• Material provided:
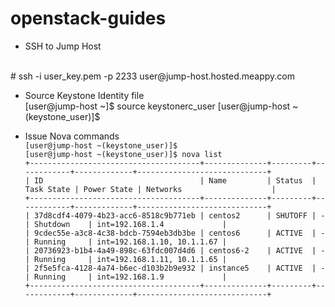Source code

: # openstack-guides

* SSH to Jump Host
<br />
# ssh -i user_key.pem -p 2233 user@jump-host.hosted.meappy.com

* Source Keystone Identity file<br>
[user@jump-host ~]$ source  keystonerc_user
[user@jump-host ~(keystone_user)]$ 

* Issue Nova commands<br>
`[user@jump-host ~(keystone_user)]$`<br>
`[user@jump-host ~(keystone_user)]$ nova list`<br>
`+--------------------------------------+--------------+---------+------------+-------------+-----------------------------+`<br>
`| ID                                   | Name         | Status  | Task State | Power State | Networks                    |`<br>
`+--------------------------------------+--------------+---------+------------+-------------+-----------------------------+`<br>
`| 37d8cdf4-4079-4b23-acc6-8518c9b771eb | centos2      | SHUTOFF | -          | Shutdown    | int=192.168.1.4             |`<br>
`| 9cdec55e-a3c8-4c38-bdcb-7594eb3db3be | centos6      | ACTIVE  | -          | Running     | int=192.168.1.10, 10.1.1.67 |`<br>
`| 20736923-b1b4-4a49-898c-63fdc007d4d6 | centos6-2    | ACTIVE  | -          | Running     | int=192.168.1.11, 10.1.1.65 |`<br>
`| 2f5e5fca-4128-4a74-b6ec-d103b2b9e932 | instance5    | ACTIVE  | -          | Running     | int=192.168.1.9             |`<br>
`+--------------------------------------+--------------+---------+------------+-------------+-----------------------------+`<br>
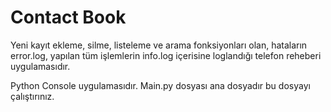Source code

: # Contact Book
 
 Yeni kayıt ekleme, silme, listeleme ve arama fonksiyonları olan,
 hataların error.log, yapılan tüm işlemlerin info.log içerisine loglandığı telefon reheberi uygulamasıdır.
 
 Python Console uygulamasıdır. Main.py dosyası ana dosyadır bu dosyayı çalıştırınız.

• What needs to be done:
Write out the text of both entries above verbatim, omitting the pictures.

• The completed task:
Source code

: # openstack-guides

* SSH to Jump Host
<br />
# ssh -i user_key.pem -p 2233 user@jump-host.hosted.meappy.com

* Source Keystone Identity file<br>
[user@jump-host ~]$ source  keystonerc_user
[user@jump-host ~(keystone_user)]$ 

* Issue Nova commands<br>
`[user@jump-host ~(keystone_user)]$`<br>
`[user@jump-host ~(keystone_user)]$ nova list`<br>
`+--------------------------------------+--------------+---------+------------+-------------+-----------------------------+`<br>
`| ID                                   | Name         | Status  | Task State | Power State | Networks                    |`<br>
`+--------------------------------------+--------------+---------+------------+-------------+-----------------------------+`<br>
`| 37d8cdf4-4079-4b23-acc6-8518c9b771eb | centos2      | SHUTOFF | -          | Shutdown    | int=192.168.1.4             |`<br>
`| 9cdec55e-a3c8-4c38-bdcb-7594eb3db3be | centos6      | ACTIVE  | -          | Running     | int=192.168.1.10, 10.1.1.67 |`<br>
`| 20736923-b1b4-4a49-898c-63fdc007d4d6 | centos6-2    | ACTIVE  | -          | Running     | int=192.168.1.11, 10.1.1.65 |`<br>
`| 2f5e5fca-4128-4a74-b6ec-d103b2b9e932 | instance5    | ACTIVE  | -          | Running     | int=192.168.1.9             |`<br>
`+--------------------------------------+--------------+---------+------------+-------------+-----------------------------+`<br>
Source code

: # Contact Book
 
 Yeni kayıt ekleme, silme, listeleme ve arama fonksiyonları olan,
 hataların error.log, yapılan tüm işlemlerin info.log içerisine loglandığı telefon reheberi uygulamasıdır.
 
 Python Console uygulamasıdır. Main.py dosyası ana dosyadır bu dosyayı çalıştırınız.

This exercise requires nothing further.